**Text segment:**
──────────────────────────────

Secure Offline RAG System

"""

Secure Offline RAG System

Overview

This system implements a multilingual Retrieval-Augmented Generation (RAG) approach for answering questions about different things which includes a variety of content types, such as general text, technical documentation, and code snippets extracted from a standard. It uses advanced text processing, embeddings, and language models to provide accurate responses to any technical queries.

Features

Enhanced text splitting with context preservation
Efficient document retrieval using FAISS
Optimized model inference with 4-bit quantization
Batched processing for improved performance

Project Structure

application/: Web application using Streamlit
outputs/: Saves the log files and Leaderboard submission file
src/: Source code modules
main.py: Entry point
requirements.txt: Dependencies

System Architecture

1. Text Processing Module (`text_processing.py`)

EnhancedTextSplitter Class
- Handles specialized text splitting for Matter protocol documentation
- Features:
  - Chunk size of 512 tokens with 50 token overlap
  - Preserves important technical phrases
  - Maintains question-answer context
  - Custom separators for technical documentation
- Key Functions:
  - preprocess_text(): Preserves important technical phrases
  - postprocess_chunk(): Restores original text format
  - process_qa_pair(): Processes Q&A pairs while maintaining context

2. Embedding Module (`embedding.py`)

EmbeddingManager Class
- Manages document embeddings and similarity search
- Features:
  - Uses SentenceTransformer model "multi-qa-mpnet-base-dot-v1"
  - GPU-accelerated embedding generation
  - FAISS index for efficient similarity search
- Key Functions:
  - encode_documents(): Batch processing of document embeddings
  - search(): Retrieves similar documents using FAISS

3. Model Module (`model.py`)

ModelManager Class
- Handles language model operations
- Features:
  - Uses Qwen2.5-14B-Instruct model
  - 4-bit quantization for efficiency
  - Optimized prompt formatting
- Key Functions:
  - generate_response(): Generates model responses
  - format_prompt(): Structures prompts with system instructions

4. RAG System (`rag_system.py`)

──────────────────────────────

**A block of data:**
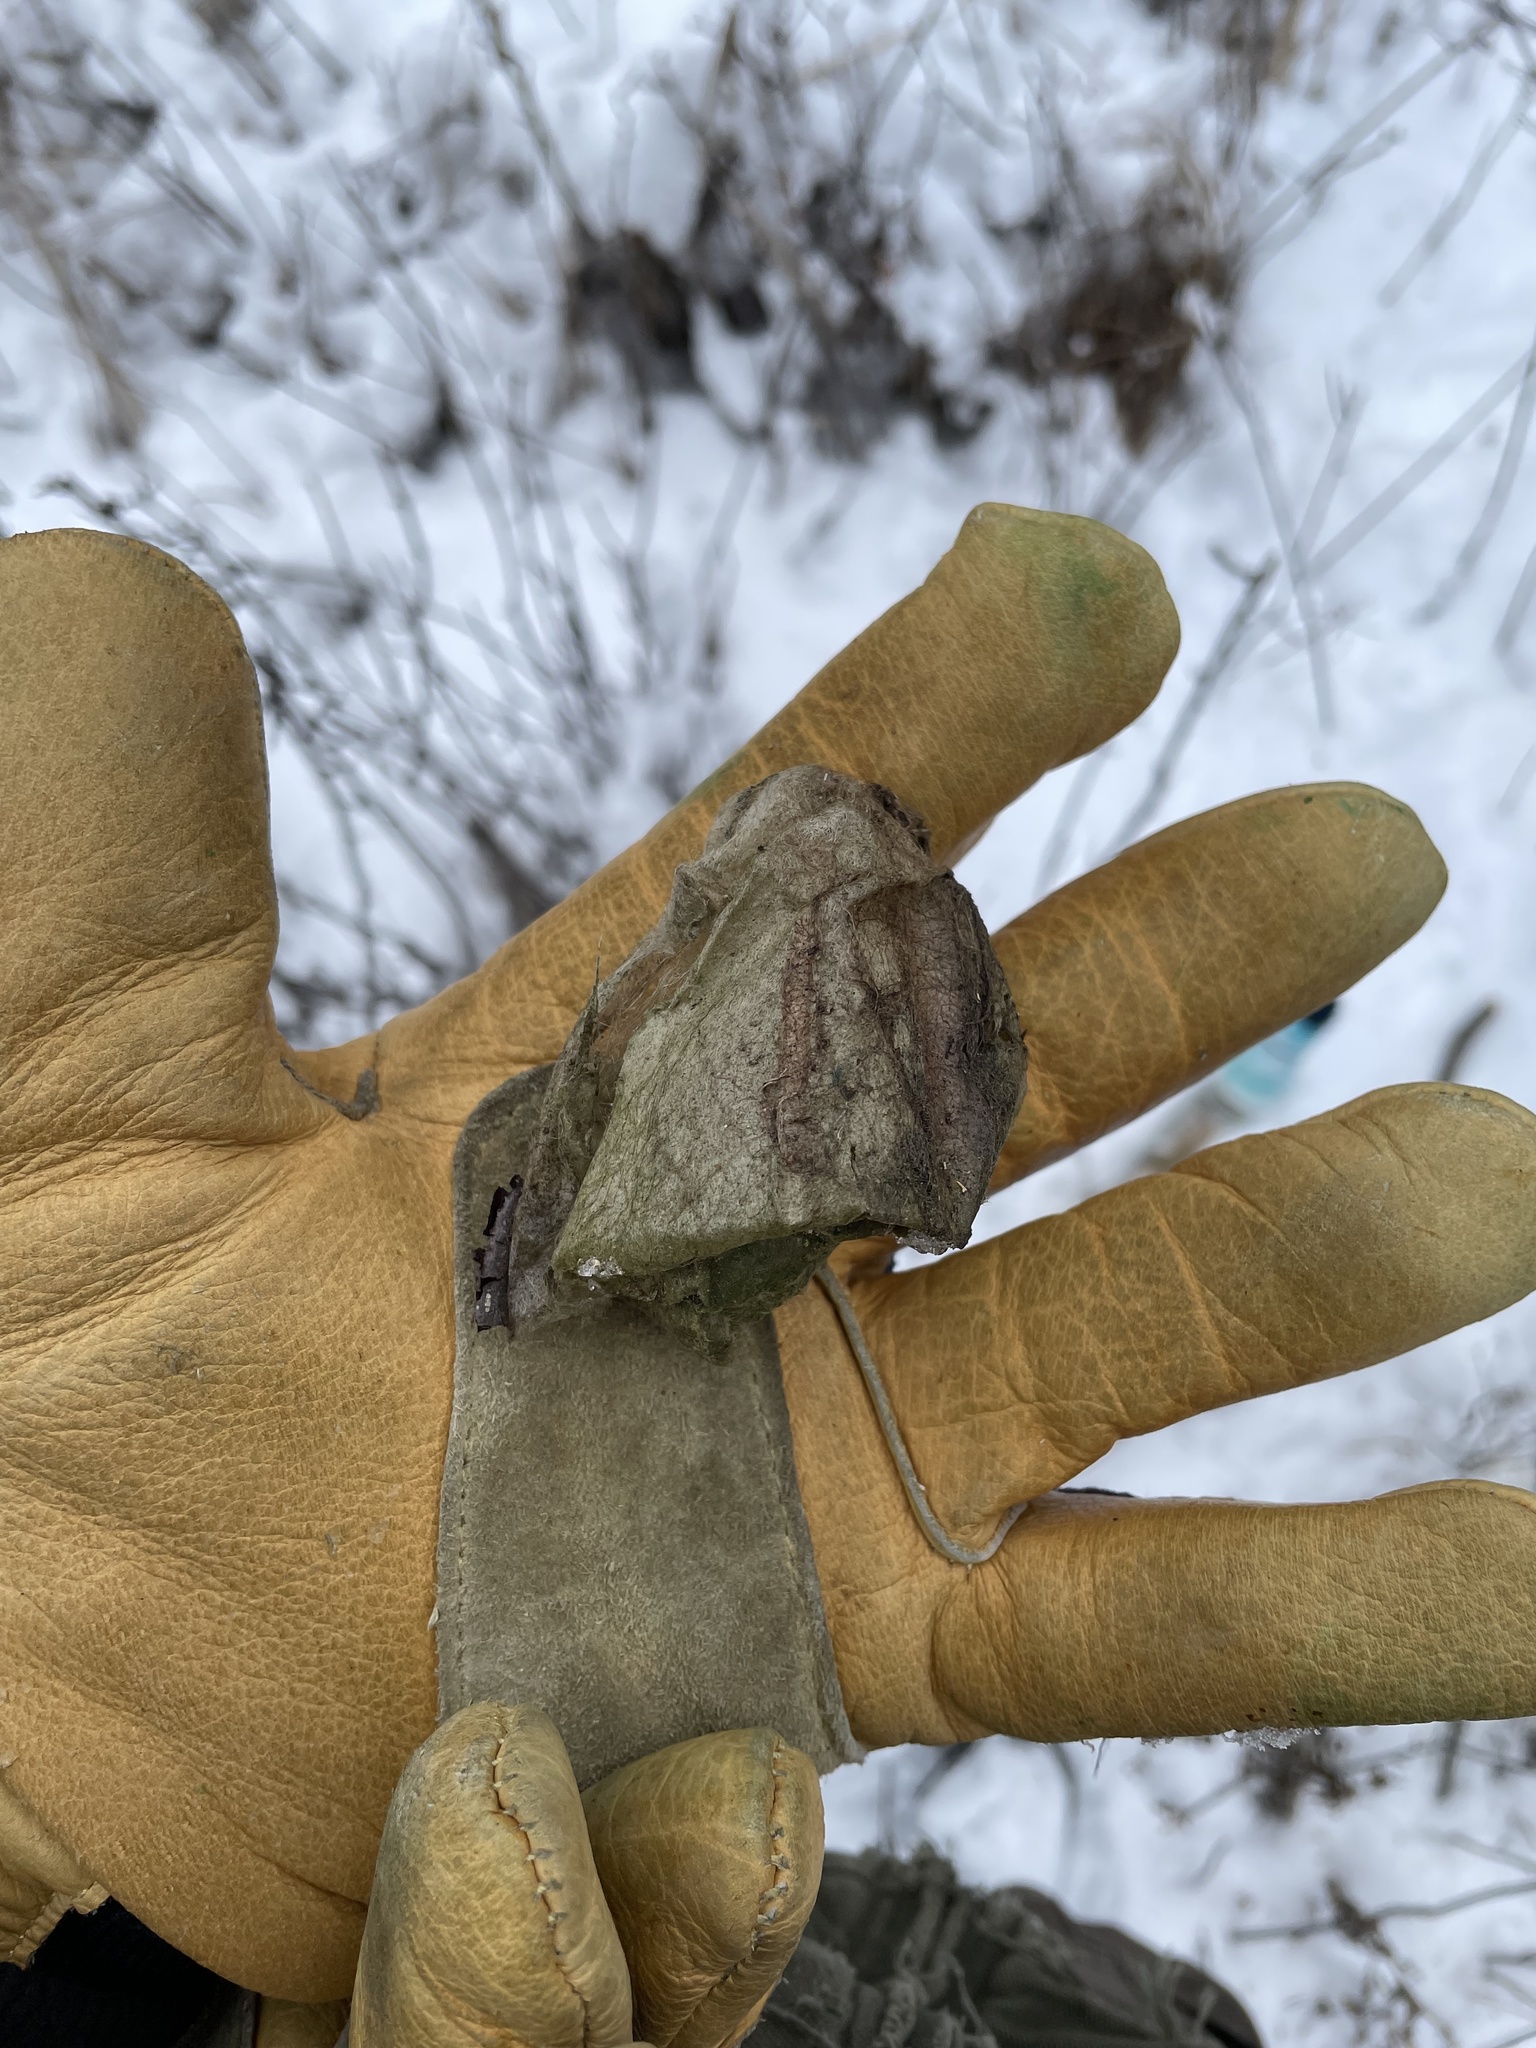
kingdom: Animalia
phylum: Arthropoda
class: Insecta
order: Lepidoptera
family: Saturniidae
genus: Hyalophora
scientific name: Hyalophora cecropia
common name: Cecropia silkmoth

──────────────────────────────

**Exercise:** Transcribe the passage of the Secure Offline RAG System description starting at "This system implements" and ending at "any technical queries.".

**Finished answer:**
This system implements a multilingual Retrieval-Augmented Generation (RAG) approach for answering questions about different things which includes a variety of content types, such as general text, technical documentation, and code snippets extracted from a standard. It uses advanced text processing, embeddings, and language models to provide accurate responses to any technical queries.